Naive view: "learn from masters"

The OP is the first correction: "learn from people just above you"

Your comment is the second correction: "there are cases where teacher's advice is better quality"

The accurate belief takes all of this into account: "it's best learn from multiple people in a way that balances wisdom against accessibility"

I worry that some kind of fallacy of grey is going on here which loses despite being technically more accurate.

[Note: I'm not sure if this was your concern - let me know if what I write below seems off the mark.]

The most accurate belief is rarely the best advice to give; there is a reason why these corrections tend to happen in a certain order. People holding the naive view need to hear the first correction, those who overcompensated need to hear the second correction. The technically most accurate view is the one that the fewest people need to hear.

I invoke this pattern to forestall a useless conversation about whose advice is objectively best.

In fact, I think it would be a good practice to always before giving advice, do your best to trace back to the naive view and count the reversals, and inform your reader on which level you are advising. (This is surprisingly doable if you bother to do it.)

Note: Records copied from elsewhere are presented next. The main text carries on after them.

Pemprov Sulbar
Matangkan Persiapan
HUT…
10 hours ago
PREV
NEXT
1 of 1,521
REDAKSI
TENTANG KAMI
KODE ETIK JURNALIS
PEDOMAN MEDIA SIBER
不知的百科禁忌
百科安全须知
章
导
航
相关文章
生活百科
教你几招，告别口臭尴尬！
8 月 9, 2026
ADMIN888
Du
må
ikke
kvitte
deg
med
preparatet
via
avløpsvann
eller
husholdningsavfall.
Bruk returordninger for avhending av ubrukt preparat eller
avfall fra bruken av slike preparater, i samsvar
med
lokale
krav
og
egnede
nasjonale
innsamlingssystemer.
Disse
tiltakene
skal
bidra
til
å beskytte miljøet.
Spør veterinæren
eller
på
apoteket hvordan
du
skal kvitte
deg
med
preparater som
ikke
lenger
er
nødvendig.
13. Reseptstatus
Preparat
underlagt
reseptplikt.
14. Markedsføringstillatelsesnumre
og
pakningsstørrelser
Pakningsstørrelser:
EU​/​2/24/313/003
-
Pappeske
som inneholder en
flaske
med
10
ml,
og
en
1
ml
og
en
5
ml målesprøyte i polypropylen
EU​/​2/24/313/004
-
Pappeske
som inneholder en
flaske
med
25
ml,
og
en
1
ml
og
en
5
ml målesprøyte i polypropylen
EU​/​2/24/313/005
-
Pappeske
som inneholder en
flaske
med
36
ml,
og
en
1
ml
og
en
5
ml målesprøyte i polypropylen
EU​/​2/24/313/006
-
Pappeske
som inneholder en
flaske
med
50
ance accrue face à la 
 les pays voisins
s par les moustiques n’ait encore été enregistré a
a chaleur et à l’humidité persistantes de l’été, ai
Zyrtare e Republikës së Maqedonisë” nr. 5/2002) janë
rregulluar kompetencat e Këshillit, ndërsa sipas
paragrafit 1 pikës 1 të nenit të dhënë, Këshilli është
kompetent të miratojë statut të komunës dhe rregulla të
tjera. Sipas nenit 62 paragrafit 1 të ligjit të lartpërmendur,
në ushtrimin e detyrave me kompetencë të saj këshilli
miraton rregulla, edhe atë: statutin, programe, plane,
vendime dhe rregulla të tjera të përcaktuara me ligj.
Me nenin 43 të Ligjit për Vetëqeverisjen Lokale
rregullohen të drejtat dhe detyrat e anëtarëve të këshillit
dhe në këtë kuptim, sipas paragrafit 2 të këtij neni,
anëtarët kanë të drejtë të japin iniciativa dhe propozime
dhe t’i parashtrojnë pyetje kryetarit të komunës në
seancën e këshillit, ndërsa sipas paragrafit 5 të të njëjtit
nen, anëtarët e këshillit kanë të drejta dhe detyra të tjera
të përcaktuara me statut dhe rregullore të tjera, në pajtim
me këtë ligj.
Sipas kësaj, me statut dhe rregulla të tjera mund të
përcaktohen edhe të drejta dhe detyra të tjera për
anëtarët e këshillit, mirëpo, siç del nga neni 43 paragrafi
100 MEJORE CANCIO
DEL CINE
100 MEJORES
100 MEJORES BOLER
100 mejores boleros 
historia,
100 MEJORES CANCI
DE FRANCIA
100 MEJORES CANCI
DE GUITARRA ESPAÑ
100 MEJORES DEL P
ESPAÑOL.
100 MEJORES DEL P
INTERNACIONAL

In fact, I think it would be a good practice to always before giving advice, do your best to trace back to the naive view and count the reversals, and inform your reader on which level you are advising. (This is surprisingly doable if you bother to do it.)

I quite like this.


This is in no way a substantive comment on the actual material here, but it amused me and might amuse someone else:

When I saw the title of this post on the front page, I thought "Hmm, I wonder whether that's ladders in the usual sort of metaphorical sense, or ladders as in Go -- perhaps there's some interesting analogy between those and teaching. Probably just the usual metaphor and nothing to do with Go." Then I started reading the article and saw the words "Kiseido Go Server" and thought "Huh, I guess it's some clever Go analogy after all." And then I read the rest of the sentence and was enlightened :-). A nice little seesaw, and I half-wonder whether the ambiguity in the title was deliberate.

The example of Go is worth diving into more detail. There's a type of game a master can play with a student which is explicitly called a teaching game, in which the master's goal is explicitly to optimize for the student's learning as opposed to winning. Done right these can probably be extremely educational, but they don't scale well since masters just don't have that much time.

Unfortunately I didn't notice that and can't think of a good way to make it work.

I think this works well for mental activities like math or Go, but it's much less effective for physical skills. Say you're trying to learn tennis as an absolute beginner. If you try to learn it from someone only slightly better than you, you will inevitably learn bad/incorrect/inefficient habits when you should have just learned from the 'master' to start.